When I finally pulled up to the house, 30 minutes late from work, I heard the VeggieTales version of “Modern Major General” blasting out of the house. The laughter and hooting of my kids was even louder. I opened the screen door and walked into a room of chaos – couch cushions, pillows, blankets, and toys everywhere, my kids bouncing and dancing and singing around them. I gave my wife a kiss and she said, smiling, “It’s been a long day.”
In his hilarious memoir, Alternadad, Neal Pollack describes connecting with his infant son Elijah during that stressful, post-birth period when mommy’s sick of being touched and daddy’s having to figure out fatherhood for the first time:
One afternoon I cleaned his butt and put him into a clean duckie jumper. He seemed to be aware of me so I started bouncing my hands lightly on either side of him. He bopped up and down on the bed and I started humming “Lester Leaps In,” an old Count Basie standard I remembered from my brief mid-nineties jazz-dork period.
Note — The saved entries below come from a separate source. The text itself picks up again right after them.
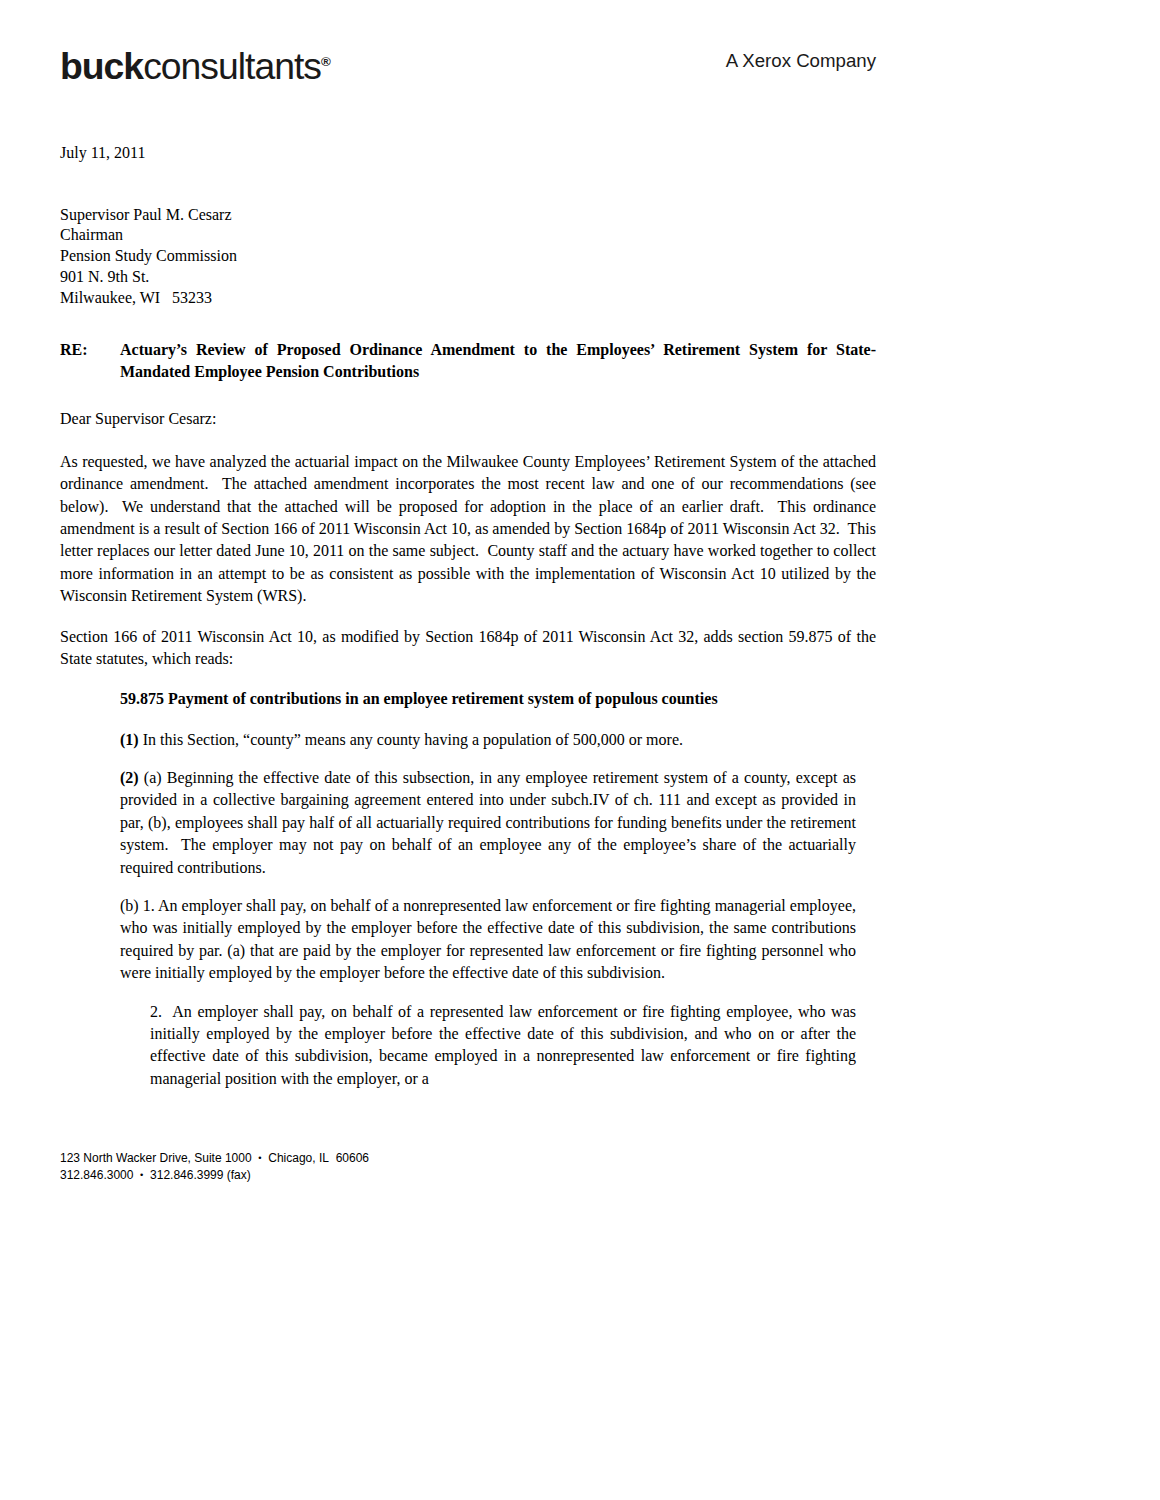buck consultants®
A Xerox Company
July 11, 2011
Supervisor Paul M. Cesarz
Chairman
Pension Study Commission
901 N. 9th St.
Milwaukee, WI 53233
RE:
Actuary’s Review of Proposed Ordinance Amendment to the Employees’ Retirement System for State-Mandated Employee Pension Contributions
Dear Supervisor Cesarz:
As requested, we have analyzed the actuarial impact on the Milwaukee County Employees’ Retirement System of the attached ordinance amendment. The attached amendment incorporates the most recent law and one of our recommendations (see below). We understand that the attached will be proposed for adoption in the place of an earlier draft. This ordinance amendment is a result of Section 166 of 2011 Wisconsin Act 10, as amended by Section 1684p of 2011 Wisconsin Act 32. This letter replaces our letter dated June 10, 2011 on the same subject. County staff and the actuary have worked together to collect more information in an attempt to be as consistent as possible with the implementation of Wisconsin Act 10 utilized by the Wisconsin Retirement System (WRS).
Section 166 of 2011 Wisconsin Act 10, as modified by Section 1684p of 2011 Wisconsin Act 32, adds section 59.875 of the State statutes, which reads:
59.875 Payment of contributions in an employee retirement system of populous counties
(1) In this Section, “county” means any county having a population of 500,000 or more.
(2) (a) Beginning the effective date of this subsection, in any employee retirement system of a county, except as provided in a collective bargaining agreement entered into under subch.IV of ch. 111 and except as provided in par, (b), employees shall pay half of all actuarially required contributions for funding benefits under the retirement system. The employer may not pay on behalf of an employee any of the employee’s share of the actuarially required contributions.
(b) 1. An employer shall pay, on behalf of a nonrepresented law enforcement or fire fighting managerial employee, who was initially employed by the employer before the effective date of this subdivision, the same contributions required by par. (a) that are paid by the employer for represented law enforcement or fire fighting personnel who were initially employed by the employer before the effective date of this subdivision.
2. An employer shall pay, on behalf of a represented law enforcement or fire fighting employee, who was initially employed by the employer before the effective date of this subdivision, and who on or after the effective date of this subdivision, became employed in a nonrepresented law enforcement or fire fighting managerial position with the employer, or a
123 North Wacker Drive, Suite 1000 • Chicago, IL 60606
312.846.3000 • 312.846.3999 (fax)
I definitely caught him smiling during that, so I took it to the next level, and quoted from a different jazz standard:
“Salt Peanuts! Salt Peanuts!”
Elijah gurgled with glee, so I did it again.
“Salt Peanuts! Salt Peanuts!”
Again, singing and dancing, even if the material used raises a few eyebrows.
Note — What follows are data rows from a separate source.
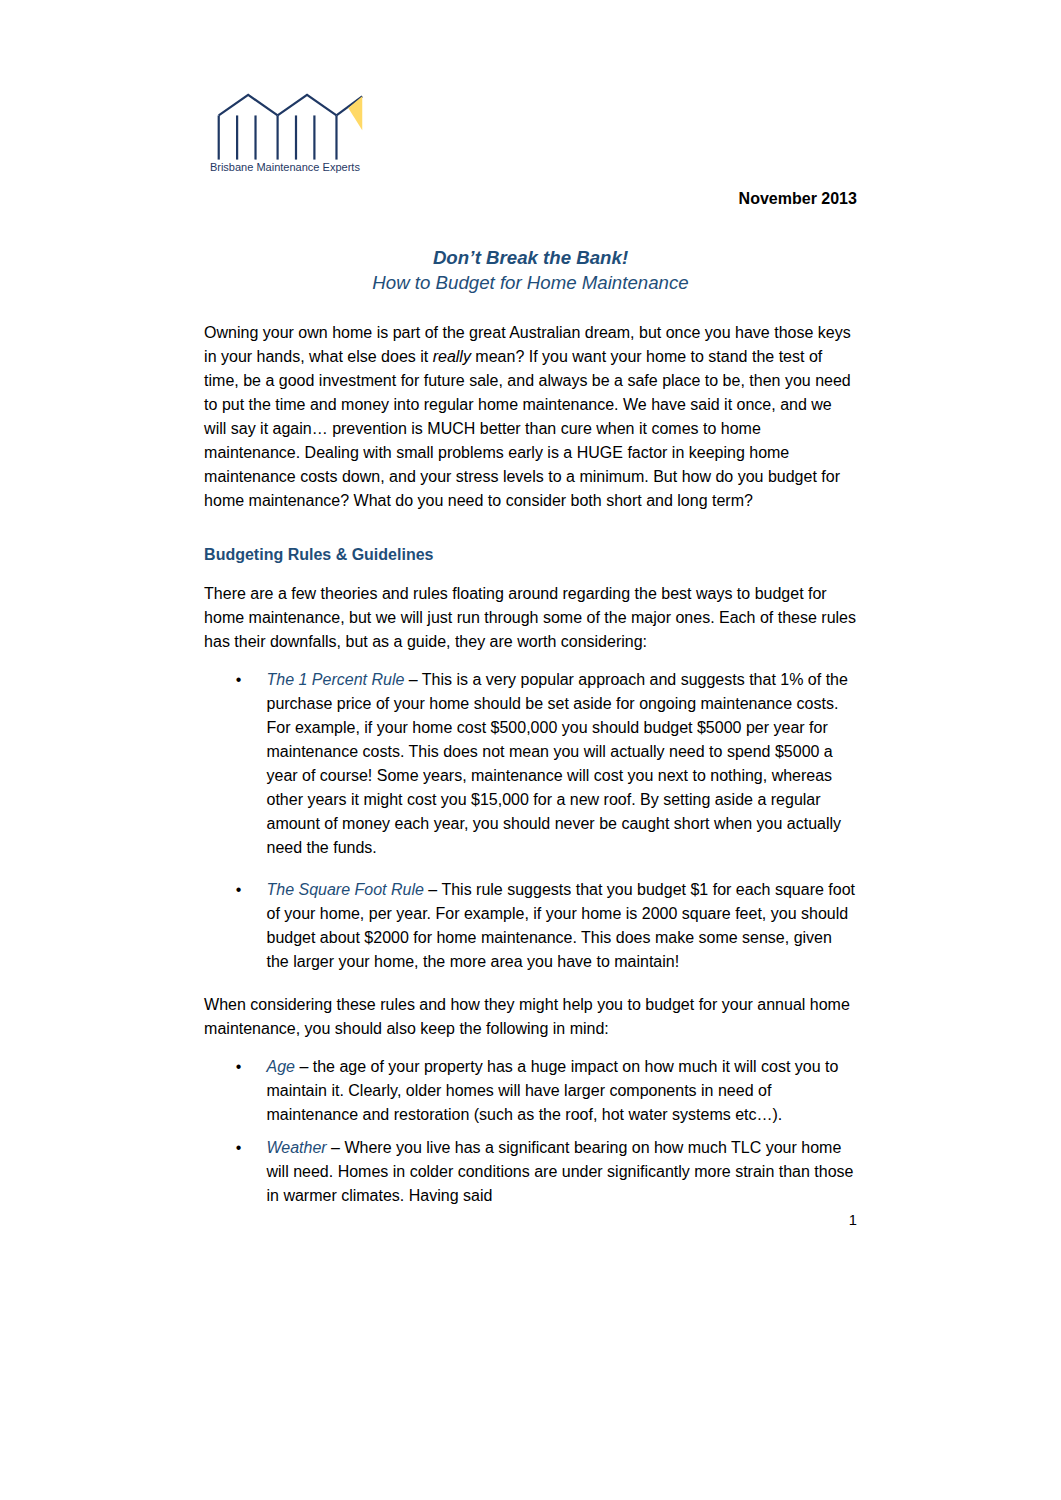Brisbane Maintenance Experts
November 2013
Don’t Break the Bank!How to Budget for Home Maintenance
Owning your own home is part of the great Australian dream, but once you have those keys in your hands, what else does it really mean? If you want your home to stand the test of time, be a good investment for future sale, and always be a safe place to be, then you need to put the time and money into regular home maintenance. We have said it once, and we will say it again… prevention is MUCH better than cure when it comes to home maintenance. Dealing with small problems early is a HUGE factor in keeping home maintenance costs down, and your stress levels to a minimum. But how do you budget for home maintenance? What do you need to consider both short and long term?
Budgeting Rules & Guidelines
There are a few theories and rules floating around regarding the best ways to budget for home maintenance, but we will just run through some of the major ones. Each of these rules has their downfalls, but as a guide, they are worth considering:
The 1 Percent Rule – This is a very popular approach and suggests that 1% of the purchase price of your home should be set aside for ongoing maintenance costs. For example, if your home cost $500,000 you should budget $5000 per year for maintenance costs. This does not mean you will actually need to spend $5000 a year of course! Some years, maintenance will cost you next to nothing, whereas other years it might cost you $15,000 for a new roof. By setting aside a regular amount of money each year, you should never be caught short when you actually need the funds.
The Square Foot Rule – This rule suggests that you budget $1 for each square foot of your home, per year. For example, if your home is 2000 square feet, you should budget about $2000 for home maintenance. This does make some sense, given the larger your home, the more area you have to maintain!
When considering these rules and how they might help you to budget for your annual home maintenance, you should also keep the following in mind:
Age – the age of your property has a huge impact on how much it will cost you to maintain it. Clearly, older homes will have larger components in need of maintenance and restoration (such as the roof, hot water systems etc…).
Weather – Where you live has a significant bearing on how much TLC your home will need. Homes in colder conditions are under significantly more strain than those in warmer climates. Having said
1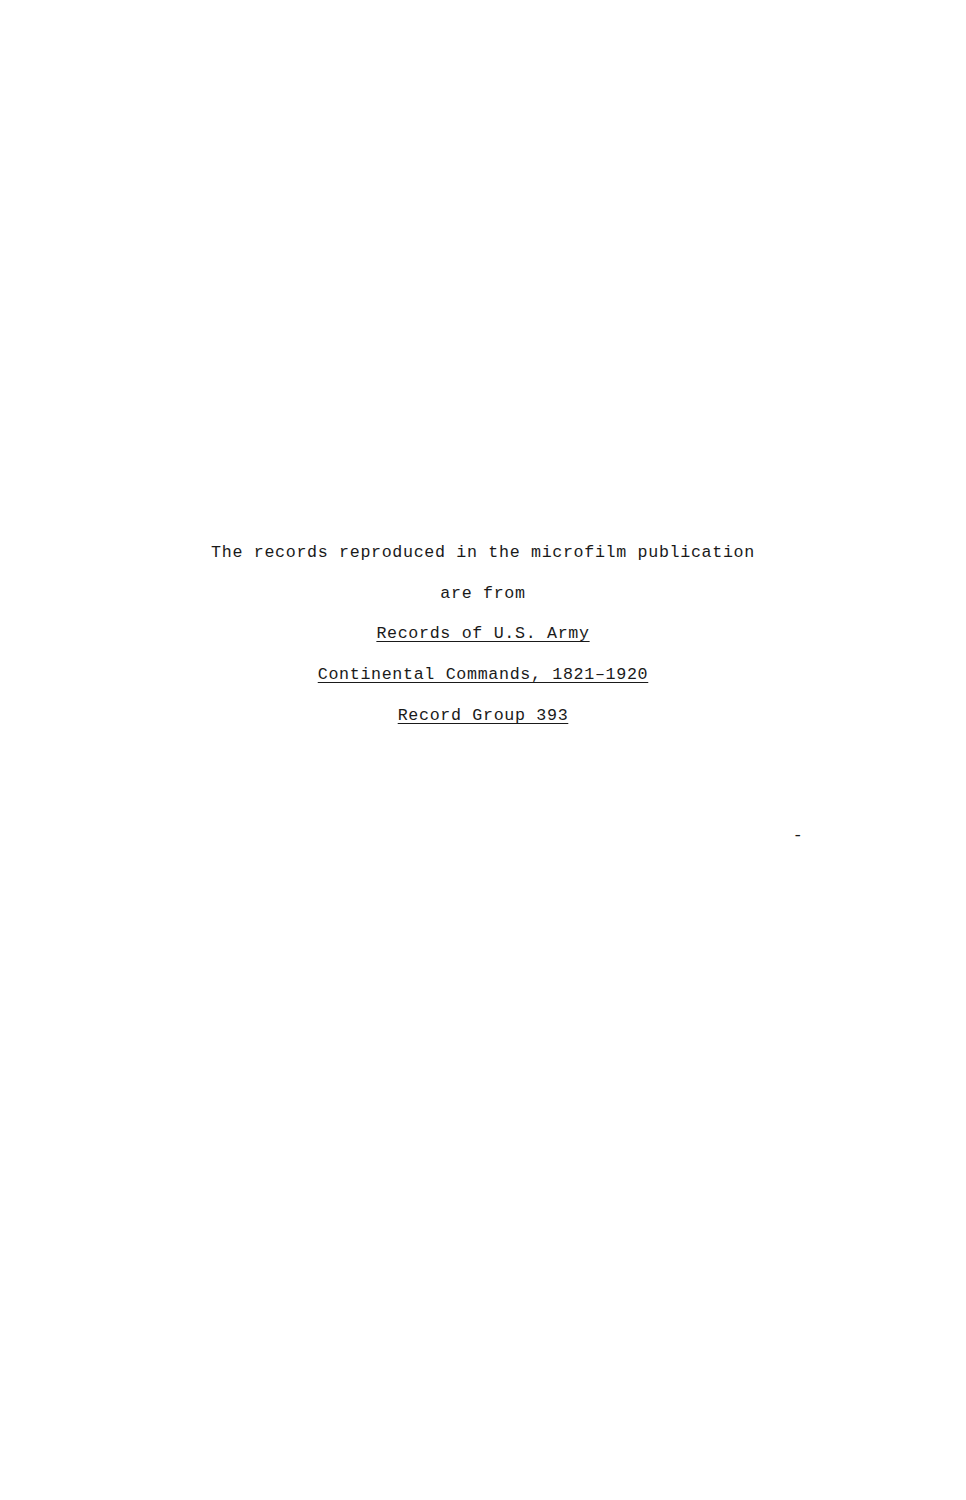The records reproduced in the microfilm publication
are from
Records of U.S. Army
Continental Commands, 1821–1920
Record Group 393
-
When I reach the End of Parental Energy, I’ve discovered I can get angry and resentful at my God-inflicted leeches, or I can crank up Bow Wow Wow’s “I Want Candy” and bounce around the room with my kids, shouting their favorite chorus of all time. This past week was filled with those moments. One night, the length of my patience was an Angry Inch and my wife had to talk me off the Ledge of Everlasting Bedtime. After a few hugs and a some minutes of the heartbreakingly beautiful “Alina” by Arvo Pärt, my energy came back, my feelings of love and well-being returned, and I found bedtime to be a few rings further from the center of Hell than it had been moments before. I began to wonder what sort of magic music possessed to engineer such a comeback.
“Listening to music,” neuroscientist Daniel Levitin explains in This is Your Brain on Music, “activates . . . the mesolimbic system [which is] involved in arousal, pleasure, and the transmission of opioids and the production of dopamine.” In other words, music drugs you up with opium and dopamine in order to “improve [your] mood.” It also seems to work like everyday language, conveying emotions like words do. But, Levitin says, music “taps into primitive brain structures involved with motivation, reward, and emotion.” So its power is biological and instinctual – it drugs you up, gives you motivation to keep loving, and lays an emotional foundation for what you want to do next, which in most cases involving family or kids or girl’s you are wooing, is to love.
Of course, not every situation can be resolved as simply as all this sounds – not even Baby Einstein can cure compulsive stage diving off the balcony. But I’m learning that I am often an antagonist in the dramas that rapidly escalate in our house and I can use hefty doses of opioids and dopamine bathing my synapses.
So, apparently choice is also at play here. No matter the religious background, every parent finds himself muttering two things: something like the Jesus prayer and “Don’t shake the baby! Don’t shake the baby!” The baby, or the three-year old who won’t apologize for whacking her sister in the head. Or the six-year old who is suddenly paralyzed by a migraine whenever he’s told it’s time to practice reading. Or the wife when she’s “all done” being touched by all those little hands and can’t stand the thought of yours joining them.
Instead, pray for them. Play with them. Blow out the speakers with “Magnificent” and dance with them.